Recorded data
#####

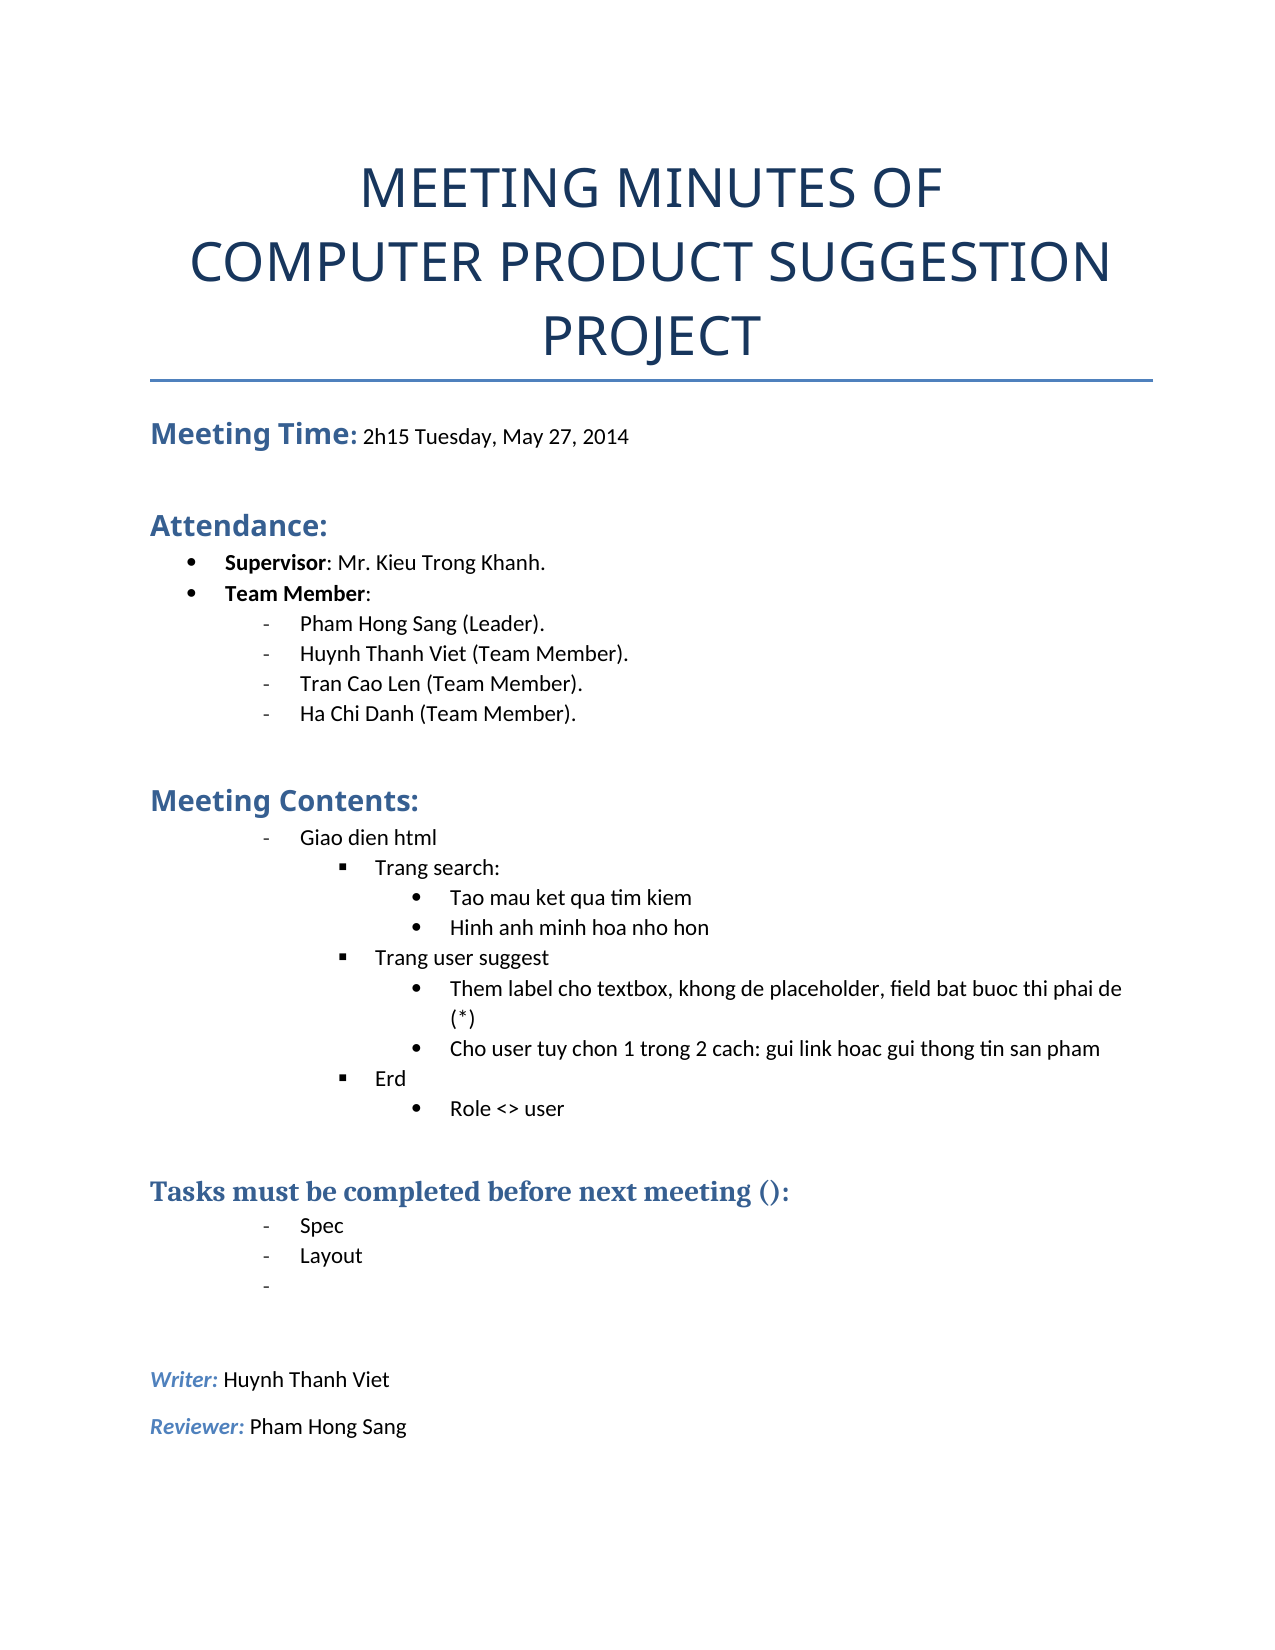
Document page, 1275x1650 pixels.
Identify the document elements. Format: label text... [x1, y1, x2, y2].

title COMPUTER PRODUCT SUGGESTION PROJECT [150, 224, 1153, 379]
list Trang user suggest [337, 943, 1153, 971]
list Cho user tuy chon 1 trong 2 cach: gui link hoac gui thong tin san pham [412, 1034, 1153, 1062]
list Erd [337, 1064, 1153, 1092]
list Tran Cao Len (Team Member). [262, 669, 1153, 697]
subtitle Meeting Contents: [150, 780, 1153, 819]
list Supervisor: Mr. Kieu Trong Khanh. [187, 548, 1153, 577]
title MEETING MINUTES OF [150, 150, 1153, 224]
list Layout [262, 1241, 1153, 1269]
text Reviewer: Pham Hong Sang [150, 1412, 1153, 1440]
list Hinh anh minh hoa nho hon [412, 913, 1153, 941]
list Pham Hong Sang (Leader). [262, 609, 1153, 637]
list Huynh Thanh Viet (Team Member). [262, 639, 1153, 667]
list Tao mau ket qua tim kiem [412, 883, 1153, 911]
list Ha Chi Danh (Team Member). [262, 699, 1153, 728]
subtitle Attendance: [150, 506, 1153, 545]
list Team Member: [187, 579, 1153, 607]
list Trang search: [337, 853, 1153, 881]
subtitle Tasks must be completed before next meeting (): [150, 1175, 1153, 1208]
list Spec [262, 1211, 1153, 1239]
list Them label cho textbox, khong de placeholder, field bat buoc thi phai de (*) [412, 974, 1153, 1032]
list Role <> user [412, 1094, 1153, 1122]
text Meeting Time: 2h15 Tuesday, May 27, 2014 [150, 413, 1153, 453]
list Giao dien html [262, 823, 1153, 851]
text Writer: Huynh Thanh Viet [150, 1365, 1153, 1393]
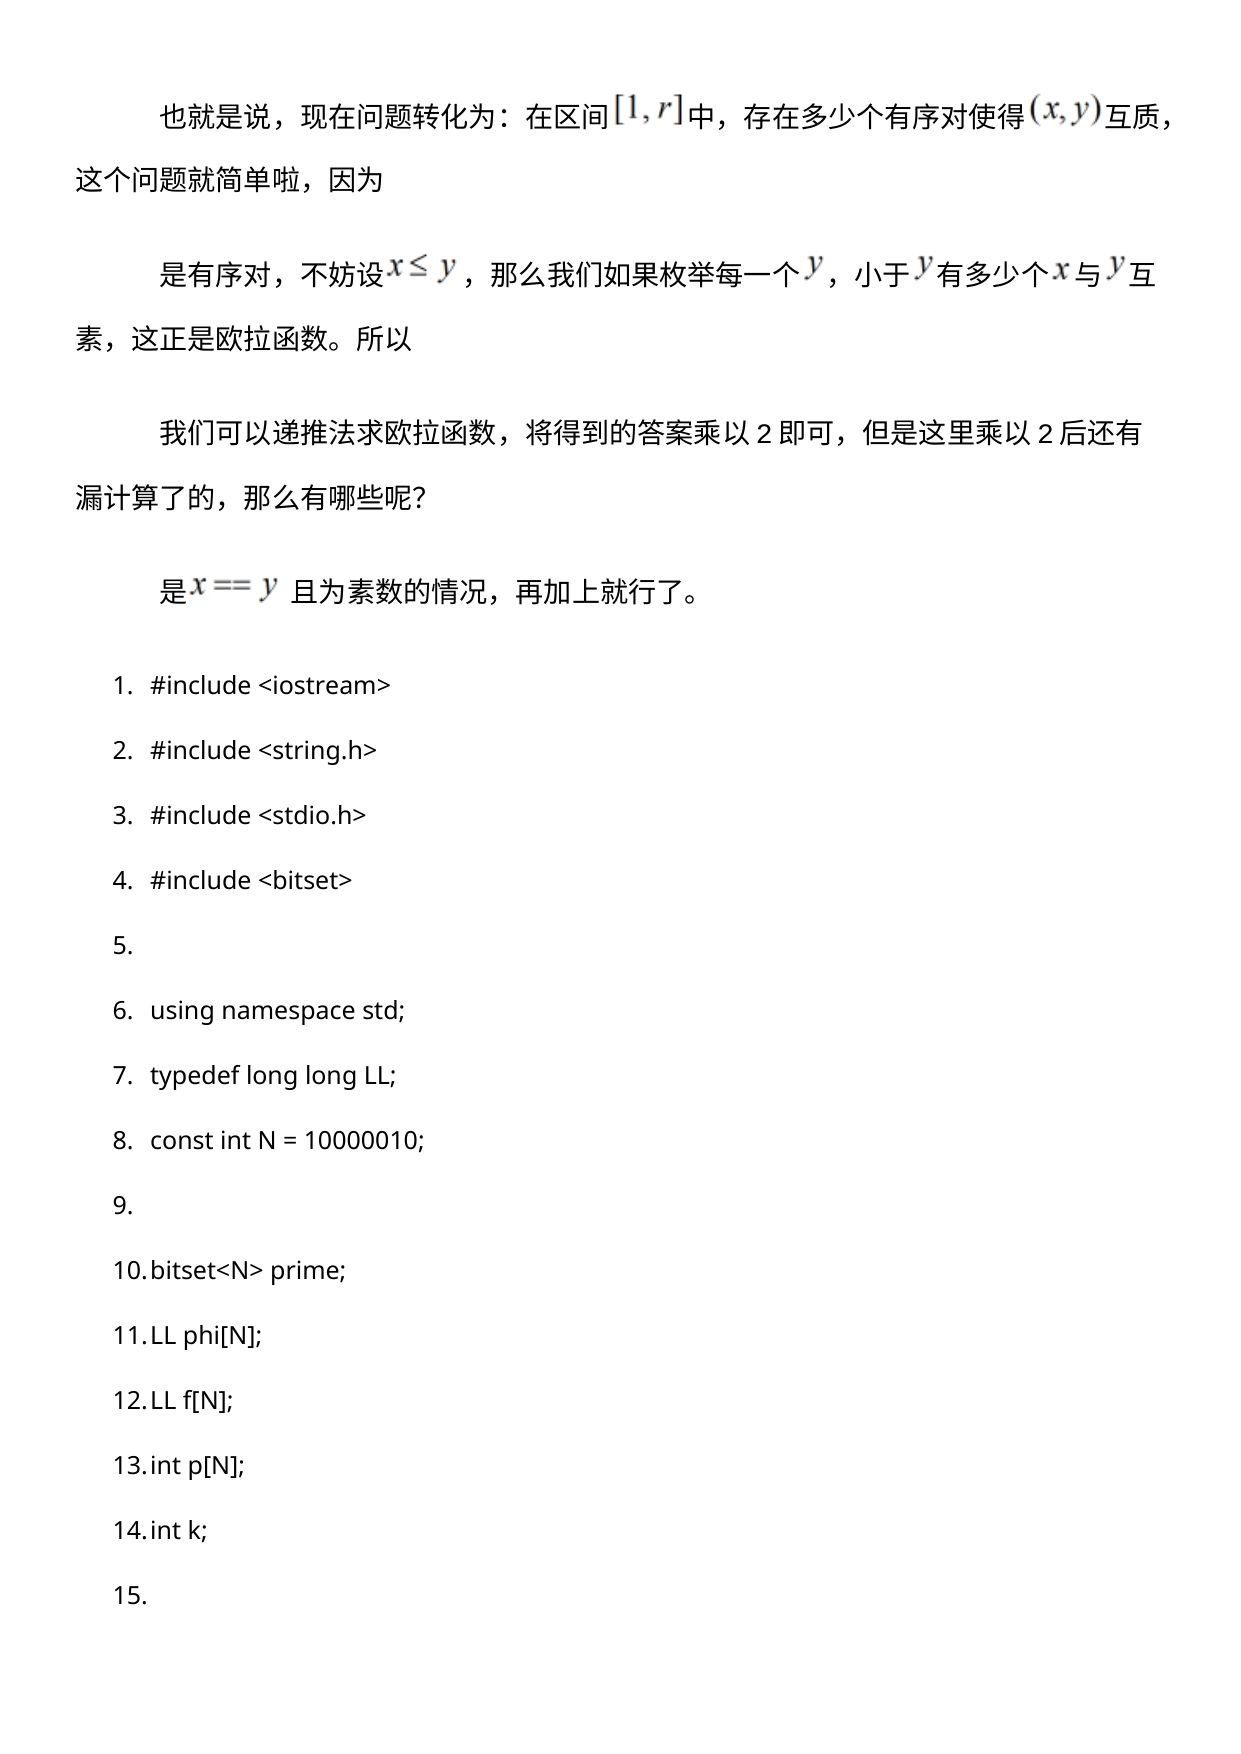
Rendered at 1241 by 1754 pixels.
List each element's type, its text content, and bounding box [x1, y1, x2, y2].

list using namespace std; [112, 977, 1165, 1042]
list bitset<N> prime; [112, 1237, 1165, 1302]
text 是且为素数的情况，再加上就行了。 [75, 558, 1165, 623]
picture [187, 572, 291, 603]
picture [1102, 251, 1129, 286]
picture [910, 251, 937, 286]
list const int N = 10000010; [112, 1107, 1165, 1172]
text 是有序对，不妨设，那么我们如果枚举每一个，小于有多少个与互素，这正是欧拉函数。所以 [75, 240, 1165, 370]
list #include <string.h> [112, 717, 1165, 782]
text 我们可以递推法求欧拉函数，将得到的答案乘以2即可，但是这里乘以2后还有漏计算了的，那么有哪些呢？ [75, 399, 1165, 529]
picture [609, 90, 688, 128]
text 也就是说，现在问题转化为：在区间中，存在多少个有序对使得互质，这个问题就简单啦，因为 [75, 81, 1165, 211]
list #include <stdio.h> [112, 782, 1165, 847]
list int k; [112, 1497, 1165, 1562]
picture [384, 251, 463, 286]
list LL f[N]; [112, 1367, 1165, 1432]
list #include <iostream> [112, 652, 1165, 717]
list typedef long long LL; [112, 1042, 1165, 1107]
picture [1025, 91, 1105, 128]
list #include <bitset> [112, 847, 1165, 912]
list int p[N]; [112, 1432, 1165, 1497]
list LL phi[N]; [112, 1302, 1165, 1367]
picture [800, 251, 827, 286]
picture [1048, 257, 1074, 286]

#####

Work instruction
Write out the entries again word for word. Do not include the pictures.

Problem solution
Document page, 1275x1650 pixels.
Identify the document elements. Format: label text... [x1, y1, x2, y2].

title COMPUTER PRODUCT SUGGESTION PROJECT [150, 224, 1153, 379]
list Trang user suggest [337, 943, 1153, 971]
list Cho user tuy chon 1 trong 2 cach: gui link hoac gui thong tin san pham [412, 1034, 1153, 1062]
list Erd [337, 1064, 1153, 1092]
list Tran Cao Len (Team Member). [262, 669, 1153, 697]
subtitle Meeting Contents: [150, 780, 1153, 819]
list Supervisor: Mr. Kieu Trong Khanh. [187, 548, 1153, 577]
title MEETING MINUTES OF [150, 150, 1153, 224]
list Layout [262, 1241, 1153, 1269]
text Reviewer: Pham Hong Sang [150, 1412, 1153, 1440]
list Hinh anh minh hoa nho hon [412, 913, 1153, 941]
list Pham Hong Sang (Leader). [262, 609, 1153, 637]
list Huynh Thanh Viet (Team Member). [262, 639, 1153, 667]
list Tao mau ket qua tim kiem [412, 883, 1153, 911]
list Ha Chi Danh (Team Member). [262, 699, 1153, 728]
subtitle Attendance: [150, 506, 1153, 545]
list Team Member: [187, 579, 1153, 607]
list Trang search: [337, 853, 1153, 881]
subtitle Tasks must be completed before next meeting (): [150, 1175, 1153, 1208]
list Spec [262, 1211, 1153, 1239]
list Them label cho textbox, khong de placeholder, field bat buoc thi phai de (*) [412, 974, 1153, 1032]
list Role <> user [412, 1094, 1153, 1122]
text Meeting Time: 2h15 Tuesday, May 27, 2014 [150, 413, 1153, 453]
list Giao dien html [262, 823, 1153, 851]
text Writer: Huynh Thanh Viet [150, 1365, 1153, 1393]
Rendered at 1241 by 1754 pixels.
List each element's type, its text content, and bounding box [x1, y1, x2, y2].

list using namespace std; [112, 977, 1165, 1042]
list bitset<N> prime; [112, 1237, 1165, 1302]
text 是且为素数的情况，再加上就行了。 [75, 558, 1165, 623]
picture [187, 572, 291, 603]
picture [1102, 251, 1129, 286]
picture [910, 251, 937, 286]
list const int N = 10000010; [112, 1107, 1165, 1172]
text 是有序对，不妨设，那么我们如果枚举每一个，小于有多少个与互素，这正是欧拉函数。所以 [75, 240, 1165, 370]
list #include <string.h> [112, 717, 1165, 782]
text 我们可以递推法求欧拉函数，将得到的答案乘以2即可，但是这里乘以2后还有漏计算了的，那么有哪些呢？ [75, 399, 1165, 529]
picture [609, 90, 688, 128]
text 也就是说，现在问题转化为：在区间中，存在多少个有序对使得互质，这个问题就简单啦，因为 [75, 81, 1165, 211]
list #include <stdio.h> [112, 782, 1165, 847]
list int k; [112, 1497, 1165, 1562]
picture [384, 251, 463, 286]
list LL f[N]; [112, 1367, 1165, 1432]
list #include <iostream> [112, 652, 1165, 717]
list typedef long long LL; [112, 1042, 1165, 1107]
picture [1025, 91, 1105, 128]
list #include <bitset> [112, 847, 1165, 912]
list int p[N]; [112, 1432, 1165, 1497]
list LL phi[N]; [112, 1302, 1165, 1367]
picture [800, 251, 827, 286]
picture [1048, 257, 1074, 286]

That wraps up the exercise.